Written by David Howard
Donald Harrison commenced his 1974 Semon lecture with a brief history of laryngeal cancer over the previous 150 years, laying out the framework for the current classification and the desire of clinicians to divide cancer patients into various groups according to arbitrary stages. This had been initially based on simple clinical observations relating crude survival rates to the localisation of disease within the organ of origin and in relation to detectable regional or systemic metastases.
Unfortunately, as he pointed out in the lecture, the clinical oncologist by the 1970s was well aware that tumour growth was a reflection of a number of variables such as histological type, intrinsic growth rate and tumour host relationships. This meant that there would always be inherent weaknesses in any system classification that varied according mainly to anatomical site. He went on to describe how even in an organ such as the larynx, there are ill-defined and debatable anatomical sites. Evaluating the tumour with complete accuracy in the larynx often involved two-dimensional evaluation of a three-dimensional disease and whilst the TNM system of classification had been widely accepted as the standard method for reporting cancer it ignored the biological behaviour of the tumour. It did have the advantage of being widely used to allow some comparison of equivalent groups of patients. He pointed out that the TNM system was primarily dependent on the clinical expertise and integrity of the reporting clinician and was also controversial when individual institutions designed other systems of classification to suit their specific needs.

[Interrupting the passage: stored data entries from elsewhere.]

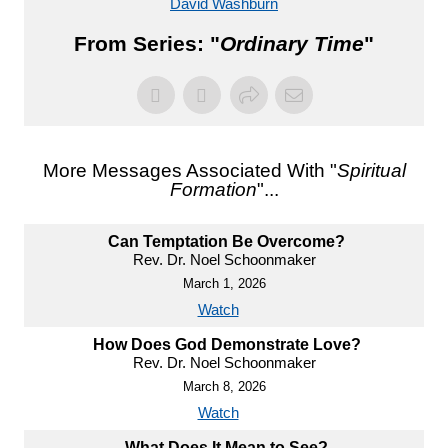
David Washburn
From Series: "
Ordinary Time
"
More Messages Associated With "
Spiritual
Formation
"...
Can Temptation Be Overcome?
Rev. Dr. Noel Schoonmaker
March 1, 2026
Watch
How Does God Demonstrate Love?
Rev. Dr. Noel Schoonmaker
March 8, 2026
Watch
What Does It Mean to See?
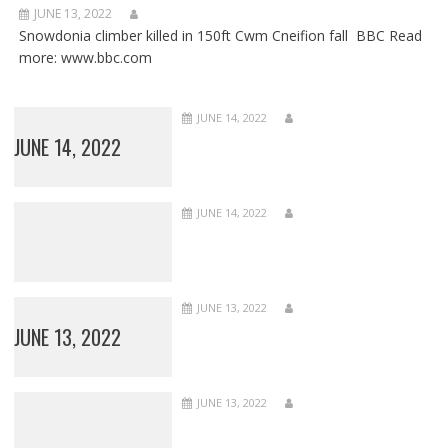
JUNE 13, 2022
Snowdonia climber killed in 150ft Cwm Cneifion fall BBC Read
more: www.bbc.com
JUNE 14, 2022
JUNE 14, 2022
JUNE 14, 2022
JUNE 13, 2022
JUNE 13, 2022
JUNE 13, 2022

At the time of his lecture Harrison had carried out a comprehensive histological/pathological study with his friend, the pathologist Professor Leslie Michaels, of more than 150 whole organ serial sections of laryngectomy specimens between 1966 and 1973. This enabled him to compare errors in the clinical staging with prognosis and also carefully consider the significance of histological grading in relation to long-term cure. It was this type of detailed study and lifelong interest which gave him the ability to question the UICC system of classification for the larynx.
He went on to describe the difficulty of agreeing as to exactly what the dimensions of the vocal cord are and the significance of this definition in relation to the upper limits of the subglottic larynx and important factors such as the prognosis for subglottic extension of glottic carcinoma. Additionally, the difficulties of determining where the ventricle becomes the vocal cord and the saccule remains supra-glottis. These fine anatomical points were accompanied by a series of beautiful sections through the larynx showing cancers involving the vocal cord and the difficulties of determining the upper and lower limits.
He briefly covered the adequate assessment of the macroscopic extent of the neoplasm with the modern radiological techniques that were available at the time, such as contrast laryngography and tomography. It’s interesting to note that in 1974 he was doubtful if the newly proposed computerised axial tomography (CT scan) would offer additional information! He concluded this section of the lecture by stating that even using all modalities in the best centres there remained a discrepancy between clinical and radiological findings and the true extent of the tumour when examined after laryngectomy. He went on to briefly discuss the evaluation of regional and systemic metastases, describing the difficulties of the day in assessing whether lymph nodes contained tumour and the difficulty of knowing the true incidence of distant metastasis in laryngeal cancer, particularly as the number of autopsies being performed was declining even in the 1970s. Finally, he discussed the variability of histological grading and how its absence from any system classification seriously weakens the value and validity of the system. In conclusion, Sir Donald pointed out that all classifications are compromises, at best they encouraged careful recording of clinical and radiological impressions, but they were far from infallible and their obvious intrinsic weaknesses must be recognised and eventually overcome. Indeed, despite the tremendous advances in radiology and the moderate modern evaluation of malignancy we still do not have an excellent classification system.